Stored data
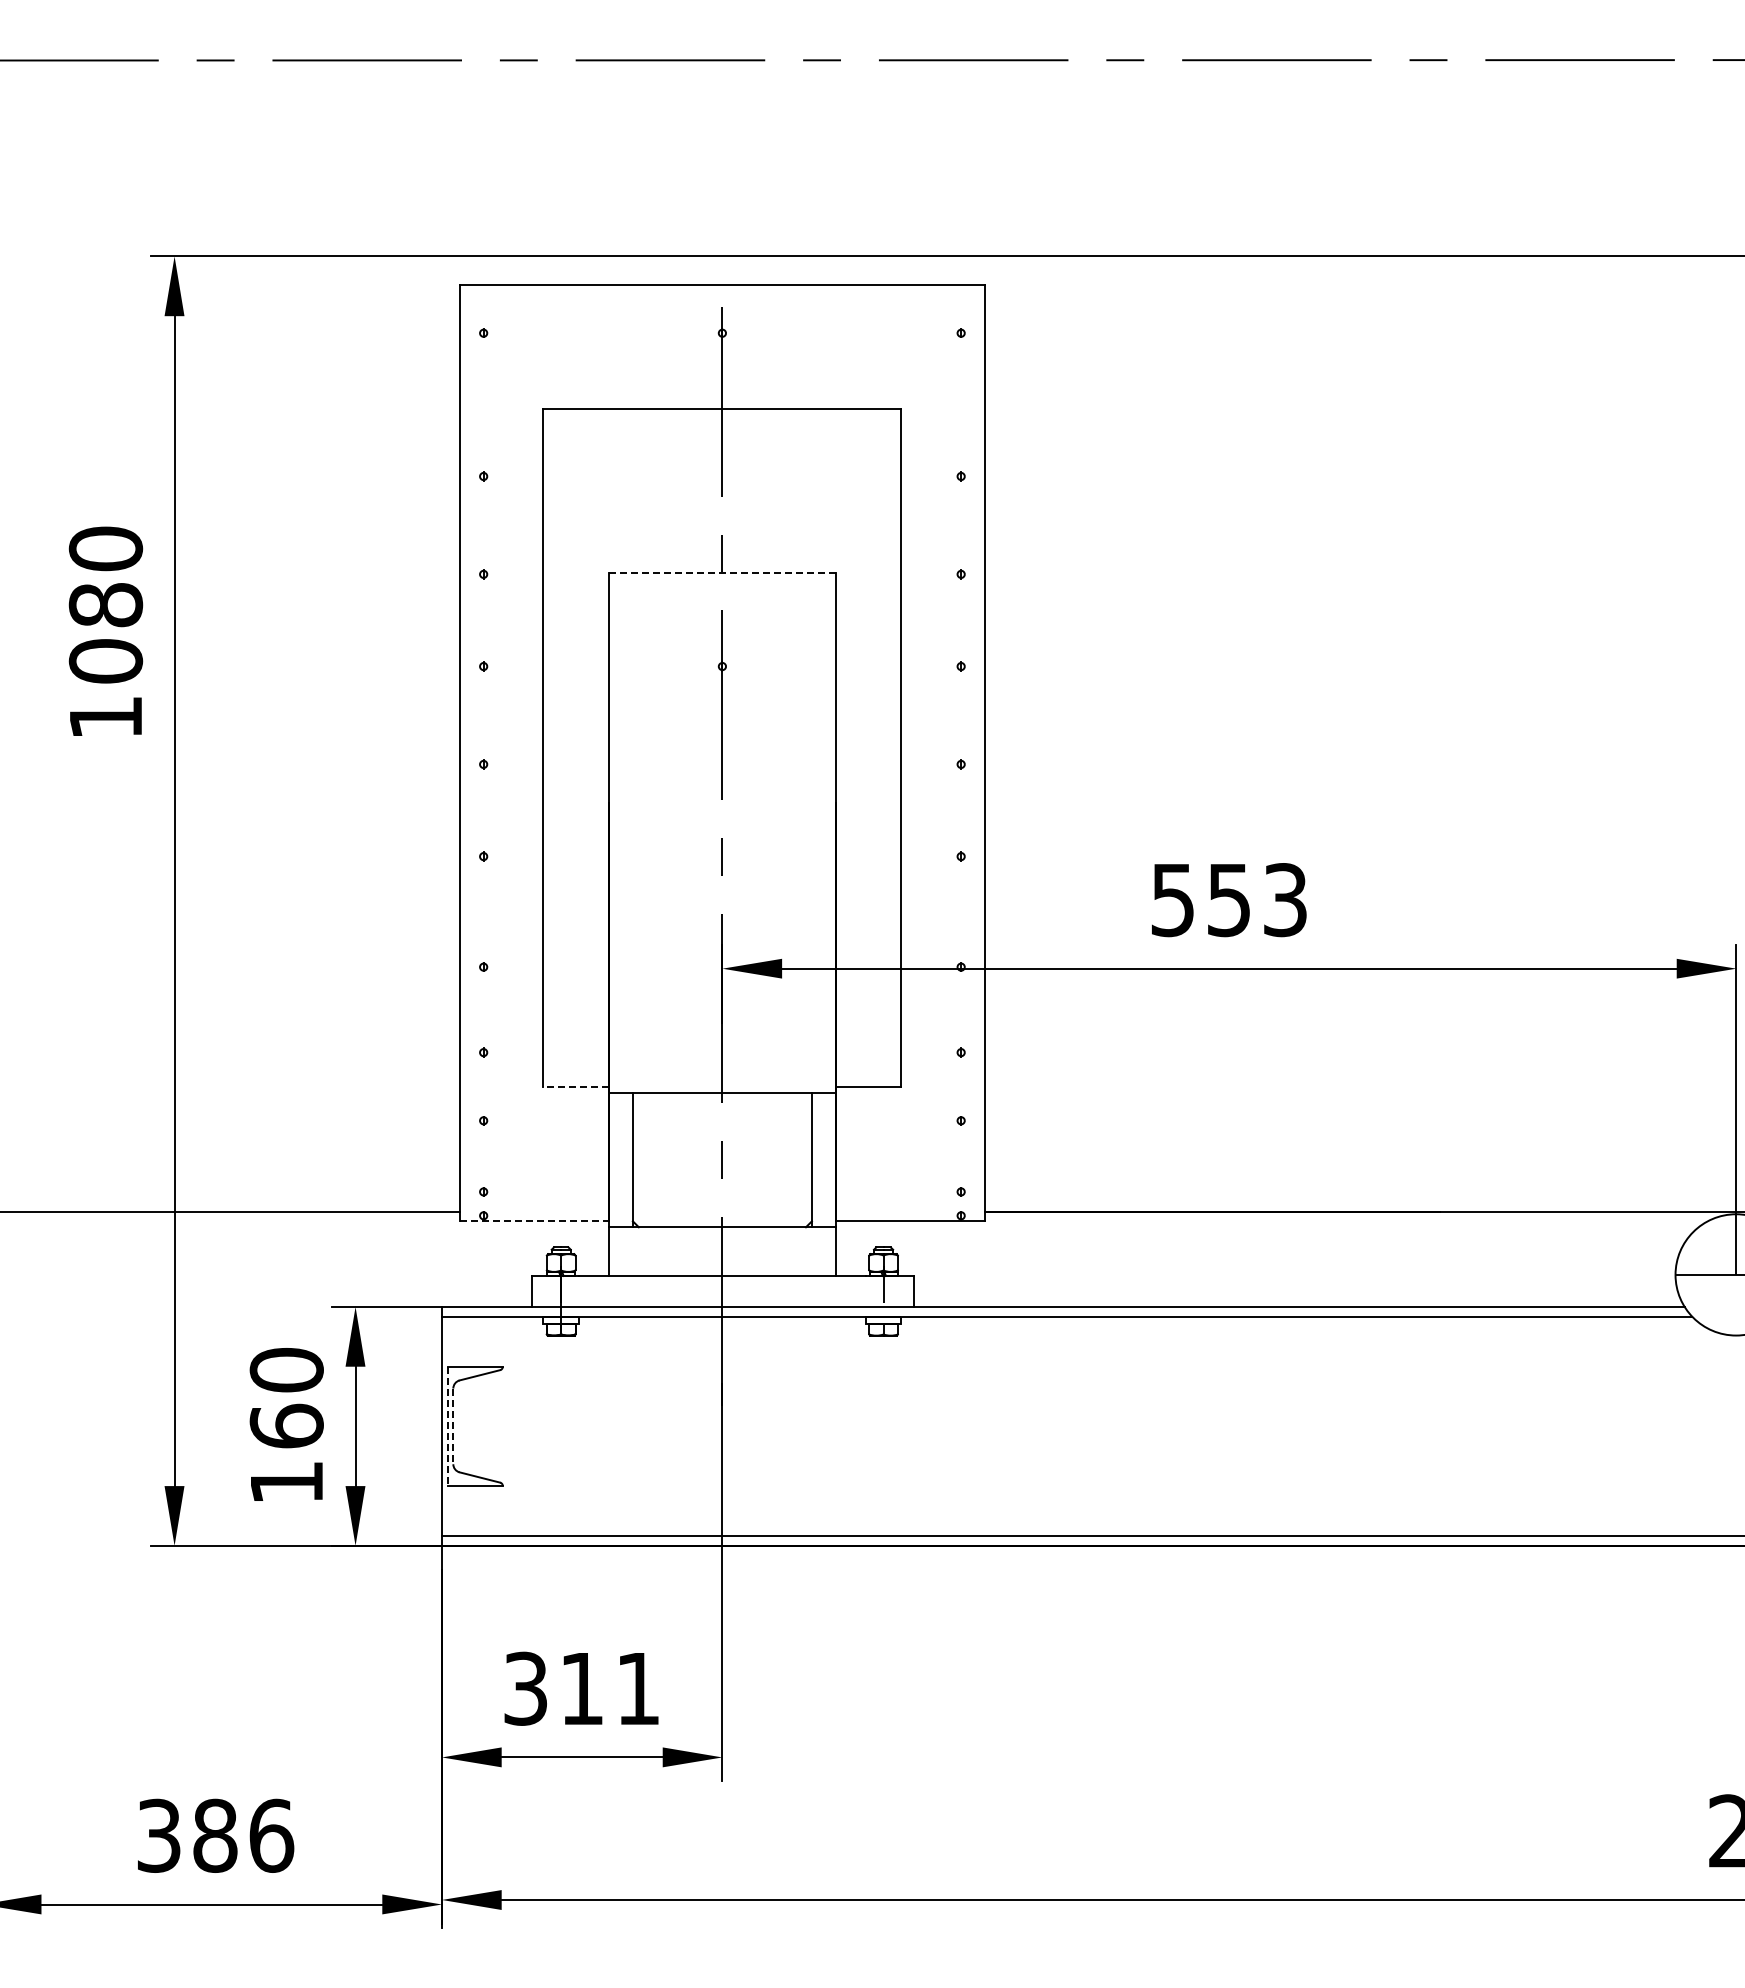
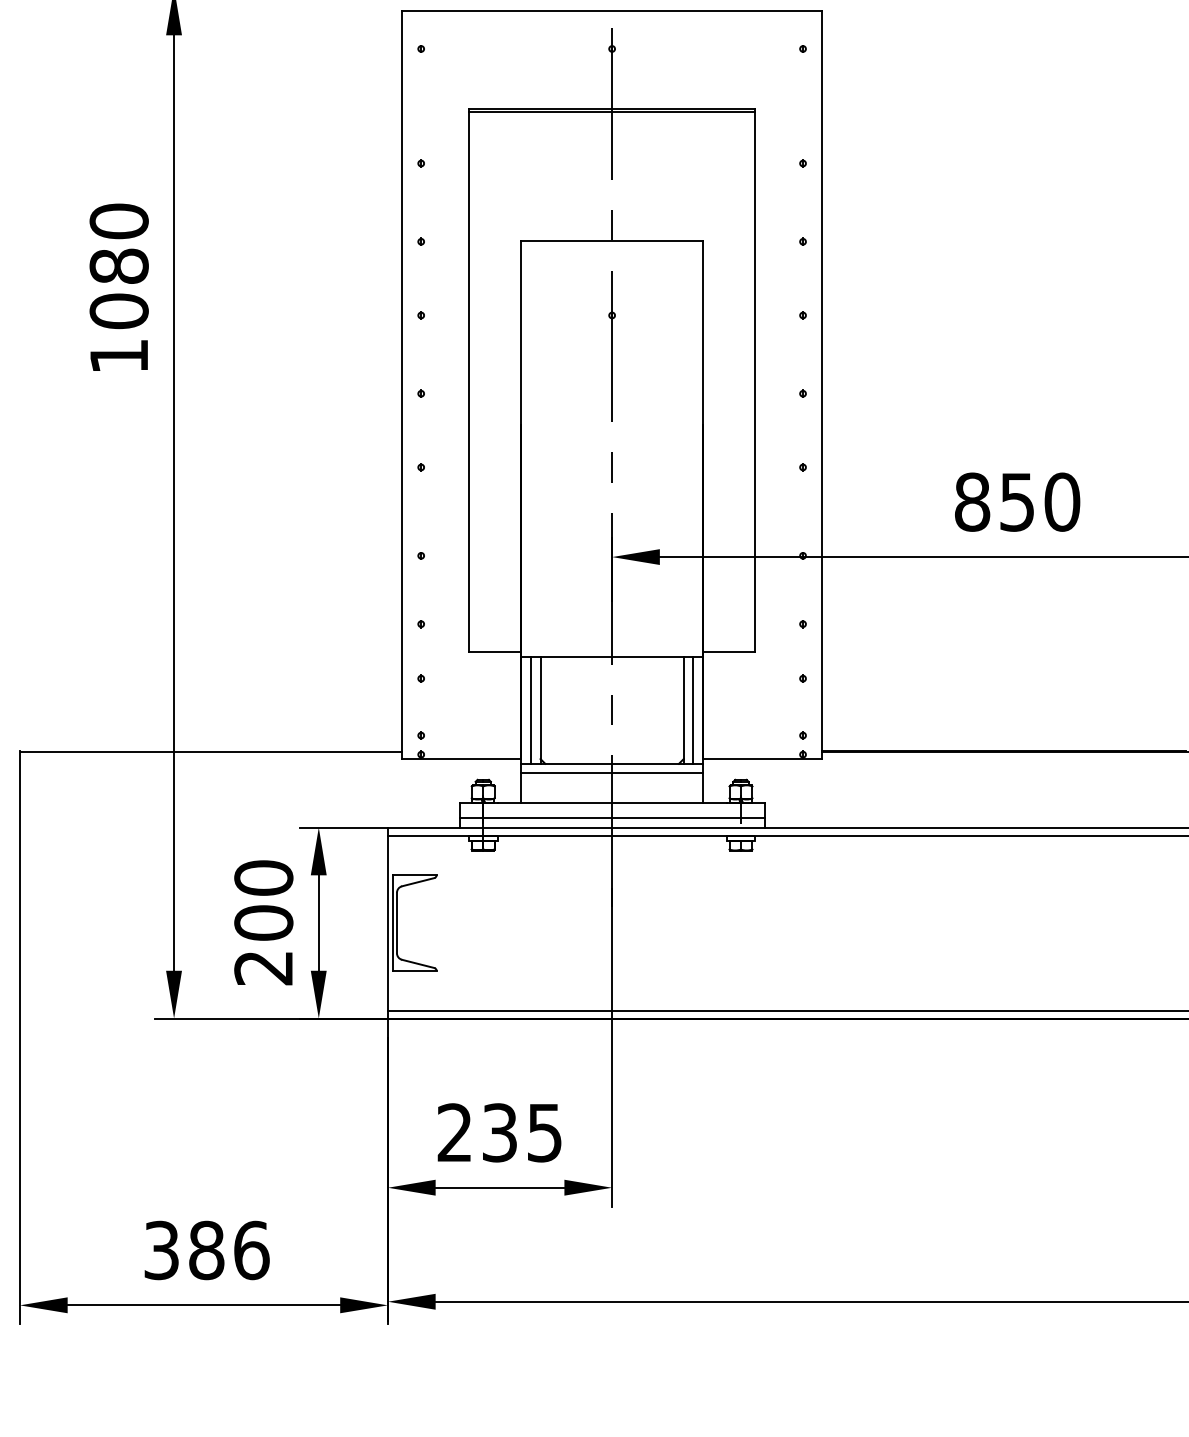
line: (722, 412) -> (612, 112), added
line: (721, 572) -> (611, 240), dashed -> solid
text: (1229, 900) -> (1017, 502), 553 -> 850
line: (576, 1087) -> (495, 652), dashed -> solid
line: (620, 1160) -> (530, 710), added
line: (823, 1160) -> (692, 710), added
line: (534, 1221) -> (461, 759), dashed -> solid
line: (722, 1239) -> (612, 773), added
line: (722, 1295) -> (612, 818), added
line: (447, 1426) -> (392, 923), dashed -> solid
line: (453, 1426) -> (397, 923), dashed -> solid
text: (286, 1453) -> (263, 944), 160 -> 200
text: (581, 1688) -> (499, 1132), 311 -> 235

Problem to solve:
The response should be an exact copy of the lines from the one with "line: (722, 1295) -> (612, 818), added" through the end of the data, with no other text.

Answer to the problem:
line: (722, 1295) -> (612, 818), added
line: (447, 1426) -> (392, 923), dashed -> solid
line: (453, 1426) -> (397, 923), dashed -> solid
text: (286, 1453) -> (263, 944), 160 -> 200
text: (581, 1688) -> (499, 1132), 311 -> 235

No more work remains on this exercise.